Arrange every line of the data below as a JSON list of strings, one string per line, leaving out blank lines and the pictures.

RECORD EXCERPTS

* BEGIN *

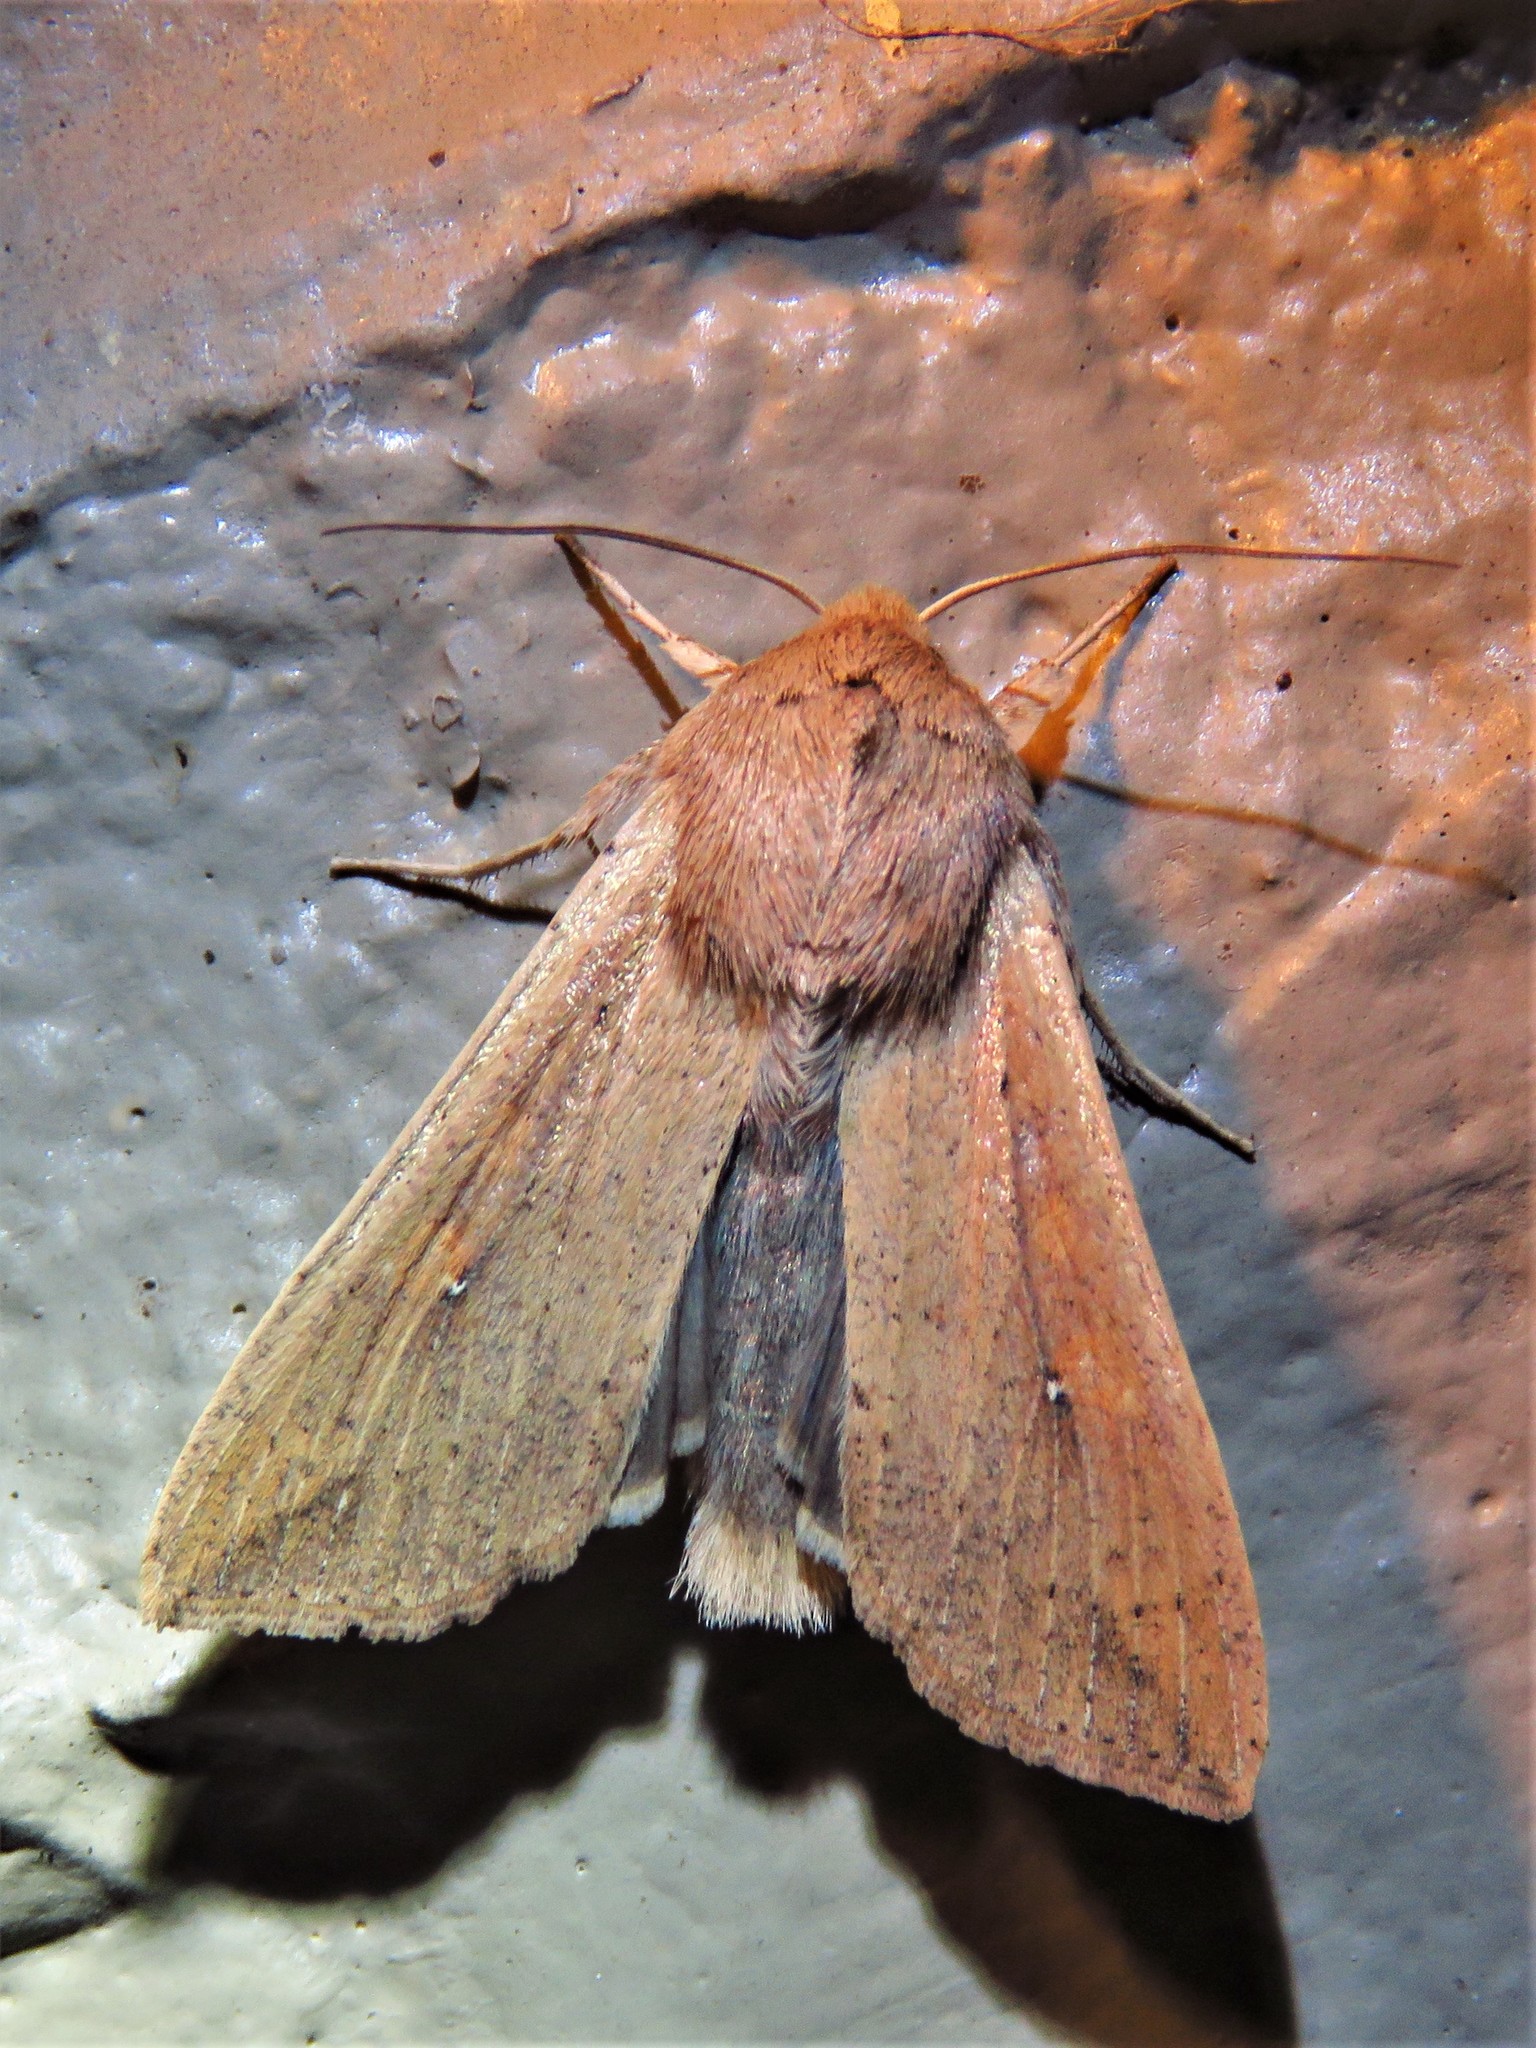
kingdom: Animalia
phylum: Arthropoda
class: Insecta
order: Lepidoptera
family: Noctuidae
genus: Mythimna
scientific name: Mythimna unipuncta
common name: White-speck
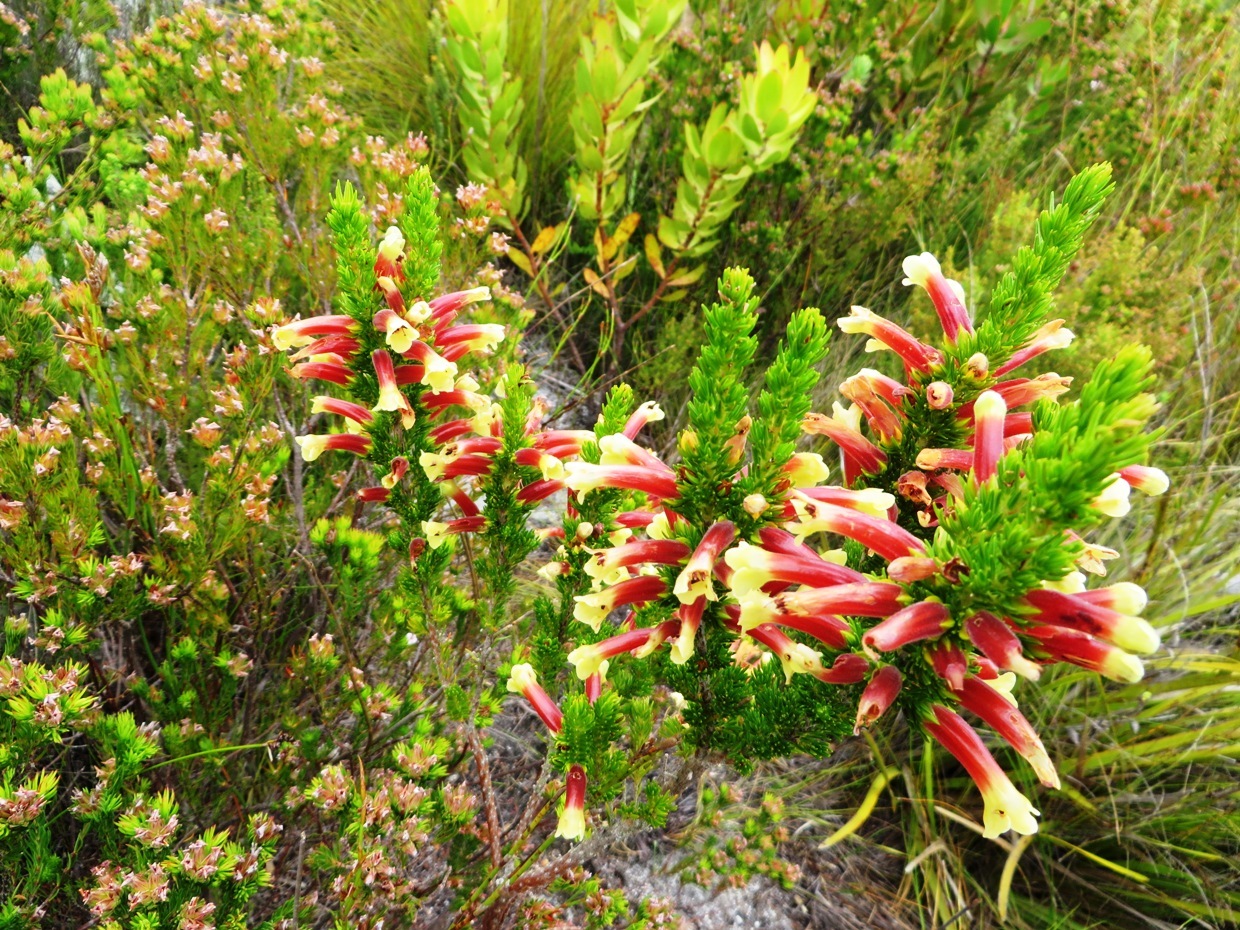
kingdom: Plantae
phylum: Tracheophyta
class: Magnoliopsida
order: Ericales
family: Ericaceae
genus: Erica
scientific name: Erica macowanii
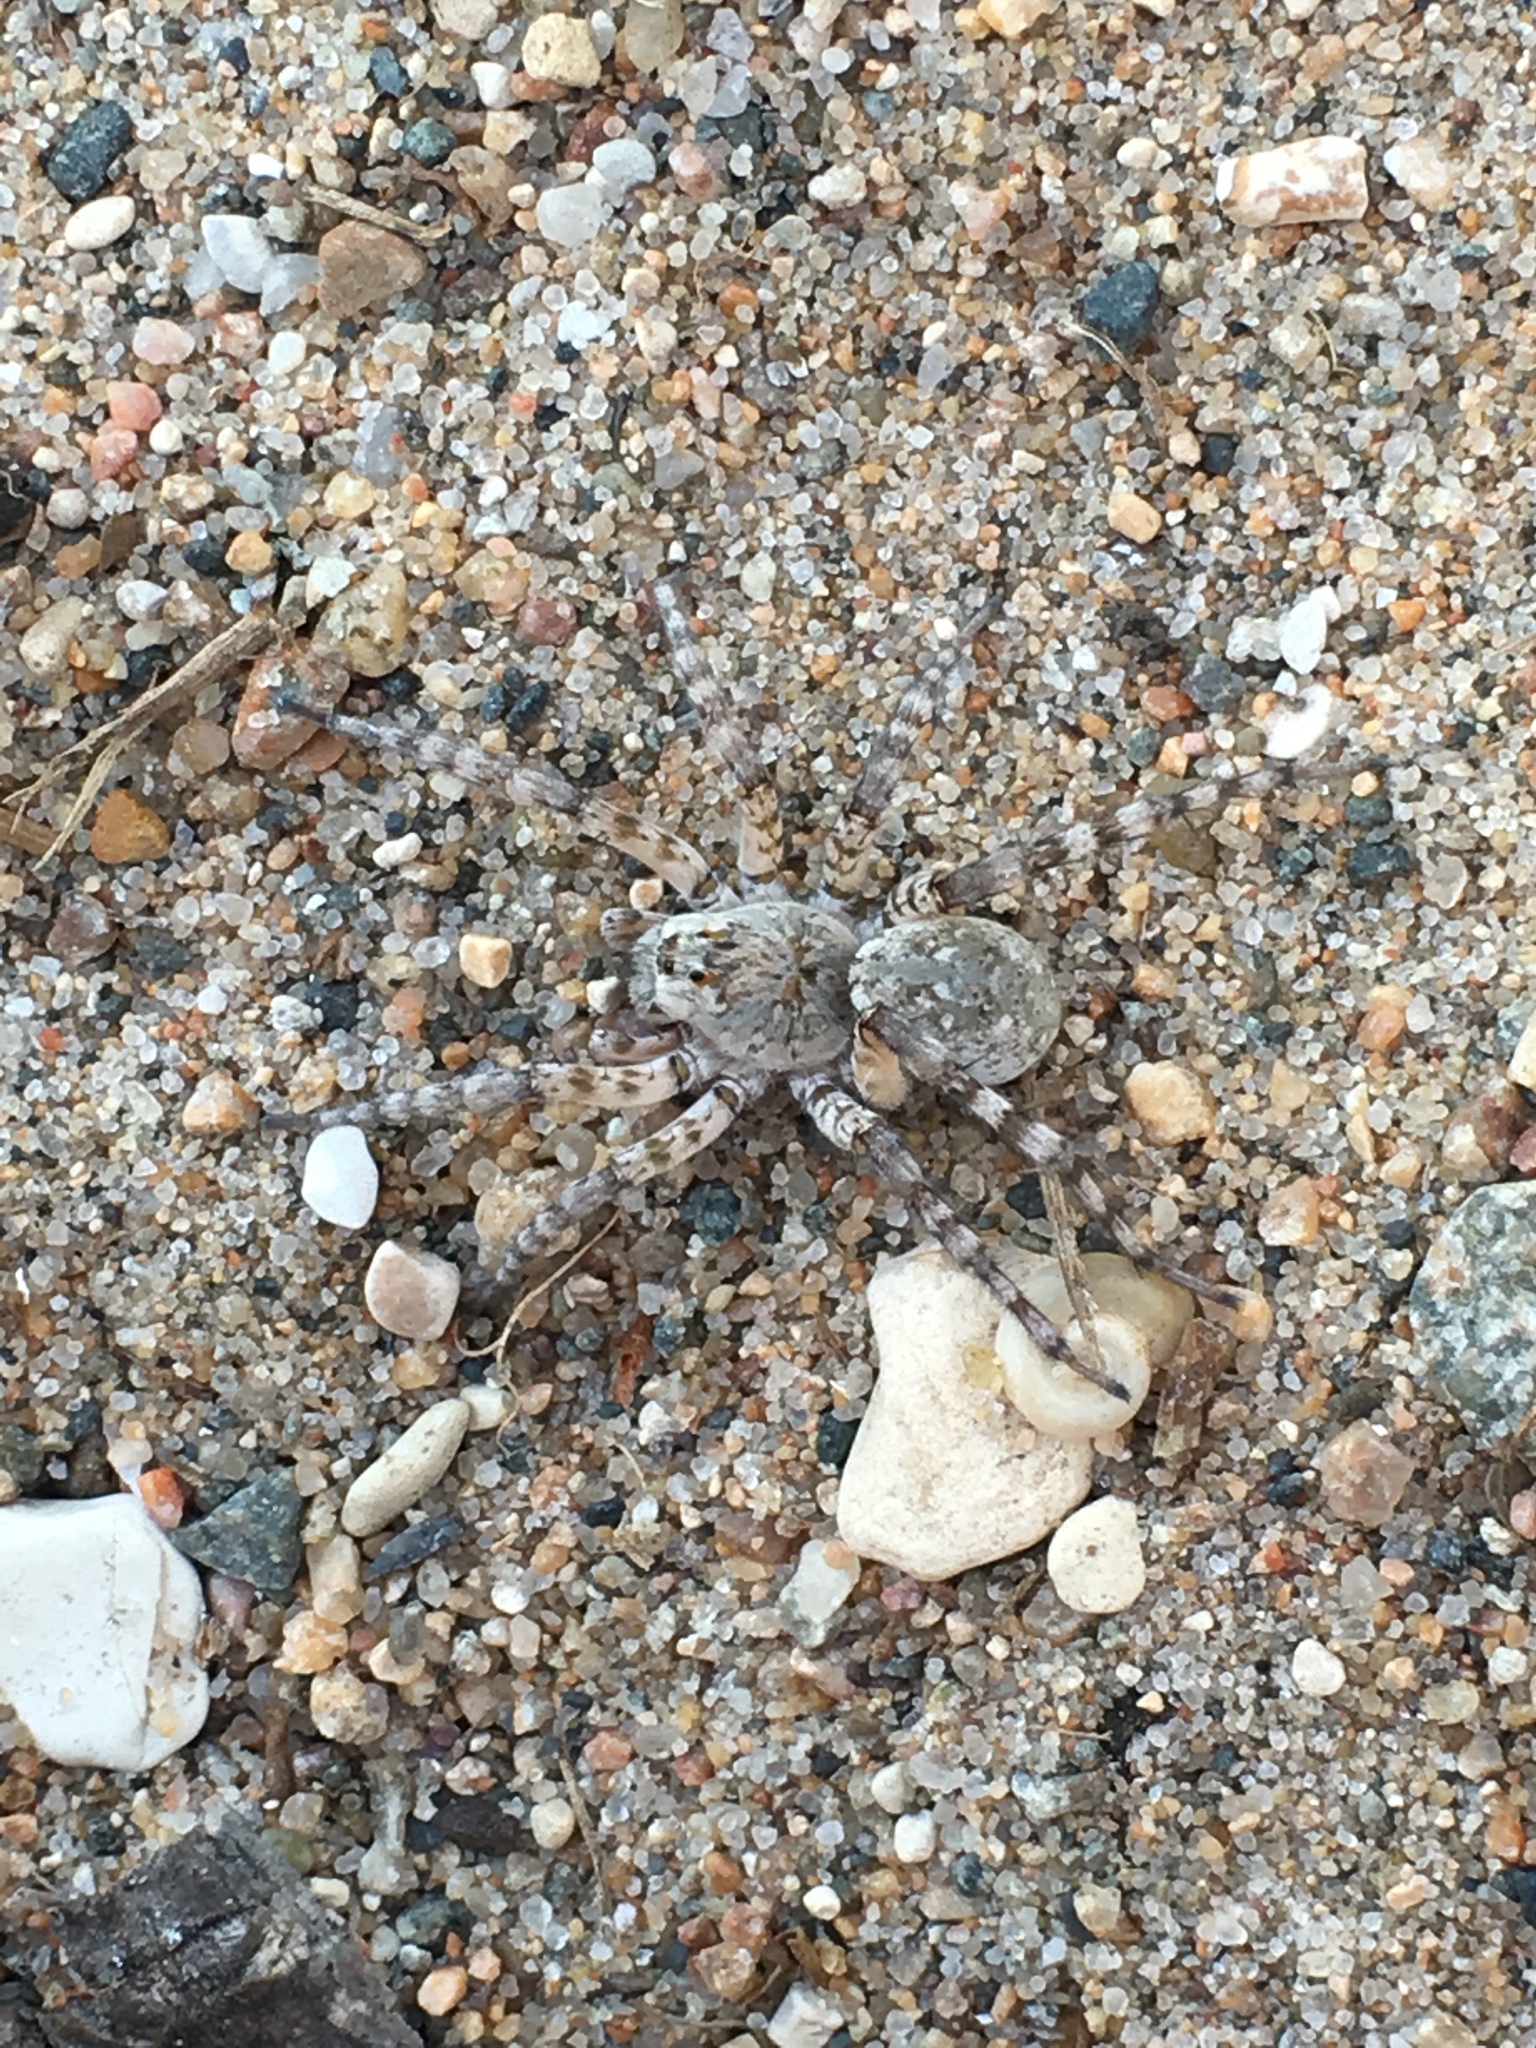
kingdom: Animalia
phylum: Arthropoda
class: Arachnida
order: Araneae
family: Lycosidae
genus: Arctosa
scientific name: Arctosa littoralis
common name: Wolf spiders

* END *

COMPLETE ANSWER
[
  "kingdom: Animalia",
  "phylum: Arthropoda",
  "class: Insecta",
  "order: Lepidoptera",
  "family: Noctuidae",
  "genus: Mythimna",
  "scientific name: Mythimna unipuncta",
  "common name: White-speck",
  "kingdom: Plantae",
  "phylum: Tracheophyta",
  "class: Magnoliopsida",
  "order: Ericales",
  "family: Ericaceae",
  "genus: Erica",
  "scientific name: Erica macowanii",
  "kingdom: Animalia",
  "phylum: Arthropoda",
  "class: Arachnida",
  "order: Araneae",
  "family: Lycosidae",
  "genus: Arctosa",
  "scientific name: Arctosa littoralis",
  "common name: Wolf spiders"
]